Action item -
Count the lines in the entries below that mention the string "geekbang", then write that number by itself.
[[ Data under study open ]]
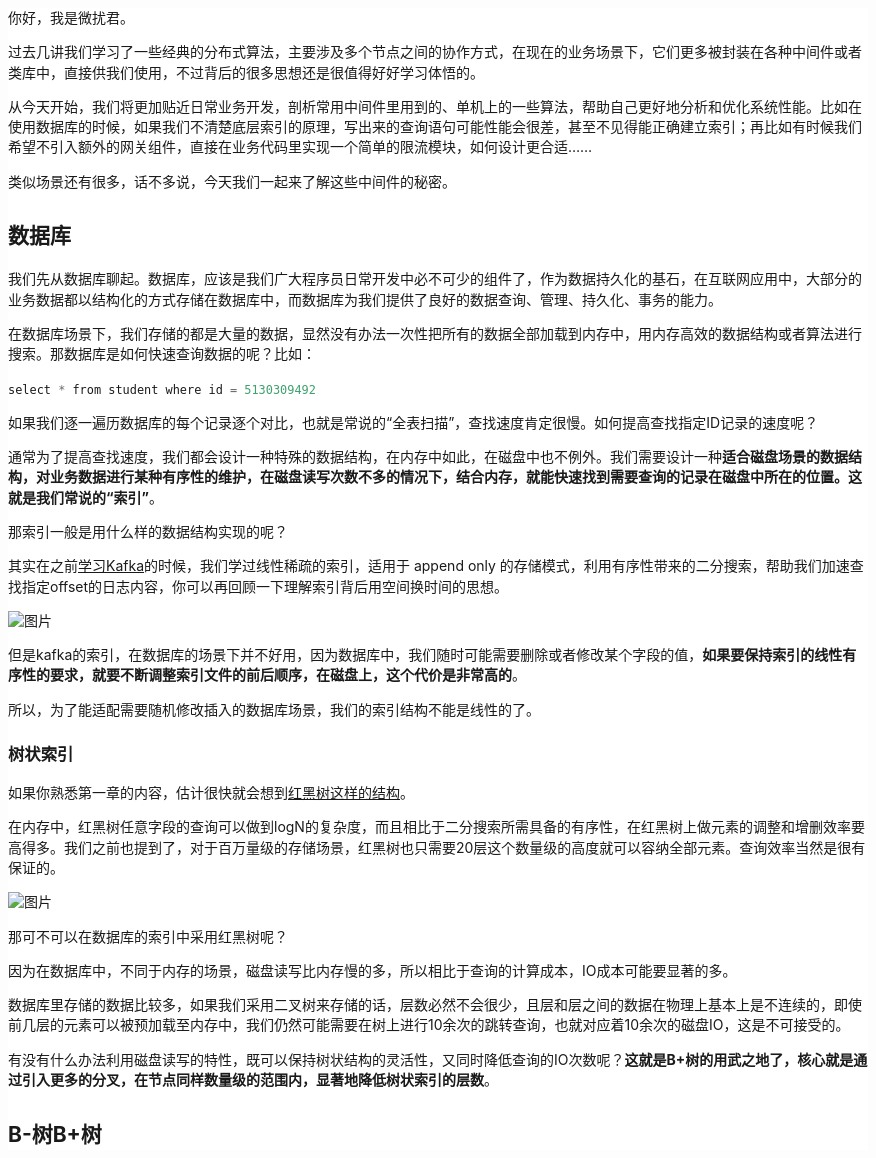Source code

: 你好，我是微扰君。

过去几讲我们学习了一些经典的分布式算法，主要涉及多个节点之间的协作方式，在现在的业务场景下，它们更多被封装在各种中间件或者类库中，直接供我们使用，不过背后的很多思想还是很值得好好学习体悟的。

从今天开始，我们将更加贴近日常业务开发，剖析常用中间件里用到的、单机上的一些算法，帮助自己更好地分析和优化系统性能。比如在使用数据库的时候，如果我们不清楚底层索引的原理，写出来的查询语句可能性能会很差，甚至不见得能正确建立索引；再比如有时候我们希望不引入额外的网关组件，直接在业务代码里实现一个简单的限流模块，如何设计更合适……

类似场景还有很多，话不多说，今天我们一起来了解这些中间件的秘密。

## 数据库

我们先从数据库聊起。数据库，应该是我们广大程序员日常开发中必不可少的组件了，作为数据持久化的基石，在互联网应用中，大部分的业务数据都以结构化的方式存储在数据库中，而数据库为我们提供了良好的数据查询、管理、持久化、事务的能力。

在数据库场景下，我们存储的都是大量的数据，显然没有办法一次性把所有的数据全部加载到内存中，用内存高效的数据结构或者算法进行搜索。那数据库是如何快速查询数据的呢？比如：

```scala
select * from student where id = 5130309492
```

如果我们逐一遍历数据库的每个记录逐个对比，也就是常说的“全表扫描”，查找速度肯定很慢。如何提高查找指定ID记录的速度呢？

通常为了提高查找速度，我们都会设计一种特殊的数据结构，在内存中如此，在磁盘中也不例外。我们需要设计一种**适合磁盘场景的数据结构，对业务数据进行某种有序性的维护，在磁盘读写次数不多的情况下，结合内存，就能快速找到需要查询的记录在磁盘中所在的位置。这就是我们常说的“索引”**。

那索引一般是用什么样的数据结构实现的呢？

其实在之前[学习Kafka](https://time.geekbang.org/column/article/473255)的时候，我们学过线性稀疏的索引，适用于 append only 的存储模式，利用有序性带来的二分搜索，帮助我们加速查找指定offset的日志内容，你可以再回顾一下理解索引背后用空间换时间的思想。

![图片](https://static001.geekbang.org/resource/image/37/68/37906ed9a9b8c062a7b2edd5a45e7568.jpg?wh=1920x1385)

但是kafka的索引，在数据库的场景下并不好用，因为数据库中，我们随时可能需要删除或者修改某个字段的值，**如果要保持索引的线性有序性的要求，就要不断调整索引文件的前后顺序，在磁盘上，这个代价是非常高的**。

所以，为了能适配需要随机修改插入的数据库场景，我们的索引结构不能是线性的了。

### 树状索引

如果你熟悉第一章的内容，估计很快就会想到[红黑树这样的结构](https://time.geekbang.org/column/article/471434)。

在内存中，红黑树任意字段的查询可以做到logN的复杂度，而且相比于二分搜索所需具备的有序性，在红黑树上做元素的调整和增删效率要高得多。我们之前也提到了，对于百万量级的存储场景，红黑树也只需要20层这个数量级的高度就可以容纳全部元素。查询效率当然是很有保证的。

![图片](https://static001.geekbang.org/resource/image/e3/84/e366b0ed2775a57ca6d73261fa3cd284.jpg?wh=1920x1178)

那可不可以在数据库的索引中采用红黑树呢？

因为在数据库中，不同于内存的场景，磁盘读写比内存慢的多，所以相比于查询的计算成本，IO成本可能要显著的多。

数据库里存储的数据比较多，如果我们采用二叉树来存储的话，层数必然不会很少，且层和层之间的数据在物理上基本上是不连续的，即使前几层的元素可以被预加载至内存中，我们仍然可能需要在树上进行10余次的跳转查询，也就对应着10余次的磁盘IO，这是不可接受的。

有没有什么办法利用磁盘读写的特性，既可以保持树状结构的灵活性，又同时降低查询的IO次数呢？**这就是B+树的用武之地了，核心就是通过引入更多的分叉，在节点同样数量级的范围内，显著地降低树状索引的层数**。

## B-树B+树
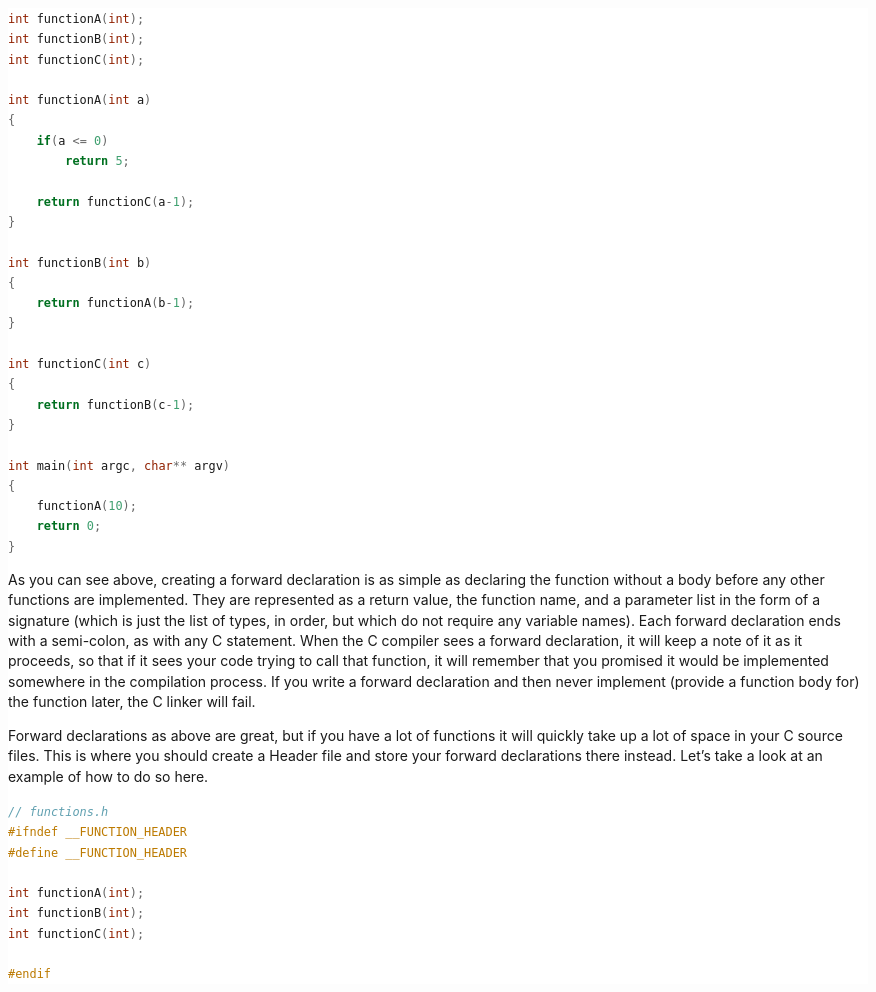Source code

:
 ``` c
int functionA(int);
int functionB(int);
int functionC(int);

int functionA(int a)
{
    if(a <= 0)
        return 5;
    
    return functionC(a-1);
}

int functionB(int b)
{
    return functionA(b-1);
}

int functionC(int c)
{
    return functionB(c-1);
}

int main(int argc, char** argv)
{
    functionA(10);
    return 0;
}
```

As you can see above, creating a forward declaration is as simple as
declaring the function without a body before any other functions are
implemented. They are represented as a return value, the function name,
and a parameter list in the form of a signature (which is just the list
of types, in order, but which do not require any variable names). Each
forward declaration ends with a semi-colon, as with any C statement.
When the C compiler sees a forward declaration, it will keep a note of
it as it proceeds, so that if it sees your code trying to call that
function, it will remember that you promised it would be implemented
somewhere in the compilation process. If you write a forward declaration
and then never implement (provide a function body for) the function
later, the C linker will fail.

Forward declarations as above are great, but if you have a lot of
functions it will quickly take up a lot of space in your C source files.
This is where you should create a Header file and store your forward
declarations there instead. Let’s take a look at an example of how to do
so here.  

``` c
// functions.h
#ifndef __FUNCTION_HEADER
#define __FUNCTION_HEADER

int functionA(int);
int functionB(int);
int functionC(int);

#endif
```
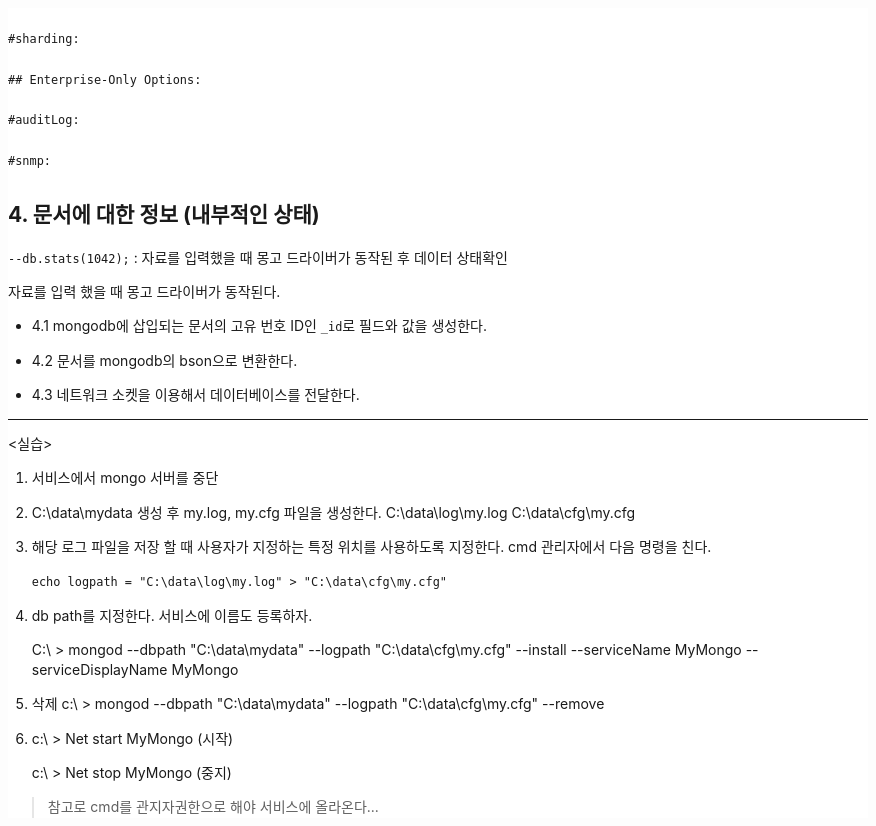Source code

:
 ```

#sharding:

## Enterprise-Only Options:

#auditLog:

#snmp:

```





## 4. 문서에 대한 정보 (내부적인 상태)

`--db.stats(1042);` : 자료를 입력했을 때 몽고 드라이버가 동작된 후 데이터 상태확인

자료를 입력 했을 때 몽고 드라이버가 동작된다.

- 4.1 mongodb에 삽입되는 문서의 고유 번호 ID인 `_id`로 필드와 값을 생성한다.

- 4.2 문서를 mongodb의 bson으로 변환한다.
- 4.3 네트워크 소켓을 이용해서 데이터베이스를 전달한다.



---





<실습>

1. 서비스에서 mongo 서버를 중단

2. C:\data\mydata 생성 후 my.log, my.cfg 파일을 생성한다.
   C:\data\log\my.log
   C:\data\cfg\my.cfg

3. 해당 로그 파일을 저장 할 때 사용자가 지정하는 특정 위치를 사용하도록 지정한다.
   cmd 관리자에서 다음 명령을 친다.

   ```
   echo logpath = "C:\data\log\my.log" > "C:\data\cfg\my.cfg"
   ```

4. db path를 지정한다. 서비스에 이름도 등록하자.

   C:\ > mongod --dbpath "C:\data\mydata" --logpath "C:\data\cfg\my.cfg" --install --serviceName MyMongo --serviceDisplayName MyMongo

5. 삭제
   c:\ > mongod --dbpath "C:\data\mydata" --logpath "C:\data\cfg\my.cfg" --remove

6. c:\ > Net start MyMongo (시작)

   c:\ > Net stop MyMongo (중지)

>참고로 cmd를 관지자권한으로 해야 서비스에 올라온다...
[[ Data under study closed ]]
Expected answer -
4